Activity
Below are entries. Copy exactly the lines running from the line that holds "criadores de vídeo estariam procurando." to the line that holds "Synopsis of Clinical", with both ends included.
Segment Start: Exercise material
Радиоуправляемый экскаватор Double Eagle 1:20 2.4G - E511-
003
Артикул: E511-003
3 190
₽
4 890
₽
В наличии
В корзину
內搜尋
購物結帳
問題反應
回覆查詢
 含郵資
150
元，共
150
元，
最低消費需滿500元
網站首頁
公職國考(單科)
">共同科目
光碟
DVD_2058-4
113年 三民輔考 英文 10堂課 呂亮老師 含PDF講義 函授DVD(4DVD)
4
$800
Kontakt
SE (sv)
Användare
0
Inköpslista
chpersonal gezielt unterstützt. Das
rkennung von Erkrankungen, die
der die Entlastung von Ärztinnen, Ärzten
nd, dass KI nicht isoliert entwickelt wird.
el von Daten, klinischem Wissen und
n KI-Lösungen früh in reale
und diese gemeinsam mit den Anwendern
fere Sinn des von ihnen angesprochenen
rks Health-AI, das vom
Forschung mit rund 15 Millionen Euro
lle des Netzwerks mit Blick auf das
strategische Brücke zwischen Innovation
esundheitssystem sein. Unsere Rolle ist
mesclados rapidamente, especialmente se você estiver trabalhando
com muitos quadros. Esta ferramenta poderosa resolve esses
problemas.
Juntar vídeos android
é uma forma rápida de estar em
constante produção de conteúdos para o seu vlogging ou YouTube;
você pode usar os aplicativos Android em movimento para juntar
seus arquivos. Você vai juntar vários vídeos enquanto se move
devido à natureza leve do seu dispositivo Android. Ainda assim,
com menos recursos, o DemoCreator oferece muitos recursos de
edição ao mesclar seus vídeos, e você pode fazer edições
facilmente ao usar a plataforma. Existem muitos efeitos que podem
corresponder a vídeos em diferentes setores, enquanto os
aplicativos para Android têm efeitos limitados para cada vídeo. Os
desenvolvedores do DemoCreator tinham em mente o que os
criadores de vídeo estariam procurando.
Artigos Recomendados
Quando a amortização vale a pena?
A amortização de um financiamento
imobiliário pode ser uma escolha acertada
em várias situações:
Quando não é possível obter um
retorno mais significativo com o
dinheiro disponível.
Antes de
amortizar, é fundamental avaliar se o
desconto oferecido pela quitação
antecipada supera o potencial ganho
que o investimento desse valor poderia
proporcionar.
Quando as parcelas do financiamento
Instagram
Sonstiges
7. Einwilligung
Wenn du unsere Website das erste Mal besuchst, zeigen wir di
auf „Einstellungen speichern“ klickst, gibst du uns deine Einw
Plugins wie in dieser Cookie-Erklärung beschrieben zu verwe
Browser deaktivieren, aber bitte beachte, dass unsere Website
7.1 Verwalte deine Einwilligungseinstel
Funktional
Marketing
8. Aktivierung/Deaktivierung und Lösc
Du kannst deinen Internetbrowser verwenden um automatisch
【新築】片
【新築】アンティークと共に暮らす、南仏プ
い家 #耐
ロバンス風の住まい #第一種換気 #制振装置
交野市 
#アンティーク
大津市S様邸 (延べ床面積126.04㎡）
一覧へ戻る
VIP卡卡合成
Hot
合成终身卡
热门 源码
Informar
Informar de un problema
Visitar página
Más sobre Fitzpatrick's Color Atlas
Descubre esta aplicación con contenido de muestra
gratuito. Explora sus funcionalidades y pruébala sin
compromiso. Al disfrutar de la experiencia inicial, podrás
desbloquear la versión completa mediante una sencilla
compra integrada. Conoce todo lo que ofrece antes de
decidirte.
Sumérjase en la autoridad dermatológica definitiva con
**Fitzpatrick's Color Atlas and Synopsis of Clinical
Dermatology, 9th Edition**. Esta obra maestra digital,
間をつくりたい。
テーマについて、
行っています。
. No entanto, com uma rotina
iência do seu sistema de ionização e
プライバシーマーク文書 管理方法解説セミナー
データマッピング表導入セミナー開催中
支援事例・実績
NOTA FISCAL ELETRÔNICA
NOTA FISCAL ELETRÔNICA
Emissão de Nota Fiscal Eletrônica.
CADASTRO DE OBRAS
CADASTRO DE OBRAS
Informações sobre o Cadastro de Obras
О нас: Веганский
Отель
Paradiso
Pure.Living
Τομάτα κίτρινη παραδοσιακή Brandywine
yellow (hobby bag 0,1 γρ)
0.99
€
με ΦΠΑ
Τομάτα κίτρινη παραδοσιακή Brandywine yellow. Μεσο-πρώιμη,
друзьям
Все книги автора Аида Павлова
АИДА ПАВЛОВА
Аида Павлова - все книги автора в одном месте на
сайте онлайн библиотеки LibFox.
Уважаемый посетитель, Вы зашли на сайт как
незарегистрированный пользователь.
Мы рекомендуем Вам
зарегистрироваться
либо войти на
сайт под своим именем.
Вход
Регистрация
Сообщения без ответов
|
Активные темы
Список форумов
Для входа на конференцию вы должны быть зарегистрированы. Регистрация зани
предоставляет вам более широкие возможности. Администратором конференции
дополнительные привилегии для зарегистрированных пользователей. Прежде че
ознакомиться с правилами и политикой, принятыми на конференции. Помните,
Segment End: Exercise material
Completed exercise
criadores de vídeo estariam procurando.
Artigos Recomendados
Quando a amortização vale a pena?
A amortização de um financiamento
imobiliário pode ser uma escolha acertada
em várias situações:
Quando não é possível obter um
retorno mais significativo com o
dinheiro disponível.
Antes de
amortizar, é fundamental avaliar se o
desconto oferecido pela quitação
antecipada supera o potencial ganho
que o investimento desse valor poderia
proporcionar.
Quando as parcelas do financiamento
Instagram
Sonstiges
7. Einwilligung
Wenn du unsere Website das erste Mal besuchst, zeigen wir di
auf „Einstellungen speichern“ klickst, gibst du uns deine Einw
Plugins wie in dieser Cookie-Erklärung beschrieben zu verwe
Browser deaktivieren, aber bitte beachte, dass unsere Website
7.1 Verwalte deine Einwilligungseinstel
Funktional
Marketing
8. Aktivierung/Deaktivierung und Lösc
Du kannst deinen Internetbrowser verwenden um automatisch
【新築】片
【新築】アンティークと共に暮らす、南仏プ
い家 #耐
ロバンス風の住まい #第一種換気 #制振装置
交野市 
#アンティーク
大津市S様邸 (延べ床面積126.04㎡）
一覧へ戻る
VIP卡卡合成
Hot
合成终身卡
热门 源码
Informar
Informar de un problema
Visitar página
Más sobre Fitzpatrick's Color Atlas
Descubre esta aplicación con contenido de muestra
gratuito. Explora sus funcionalidades y pruébala sin
compromiso. Al disfrutar de la experiencia inicial, podrás
desbloquear la versión completa mediante una sencilla
compra integrada. Conoce todo lo que ofrece antes de
decidirte.
Sumérjase en la autoridad dermatológica definitiva con
**Fitzpatrick's Color Atlas and Synopsis of Clinical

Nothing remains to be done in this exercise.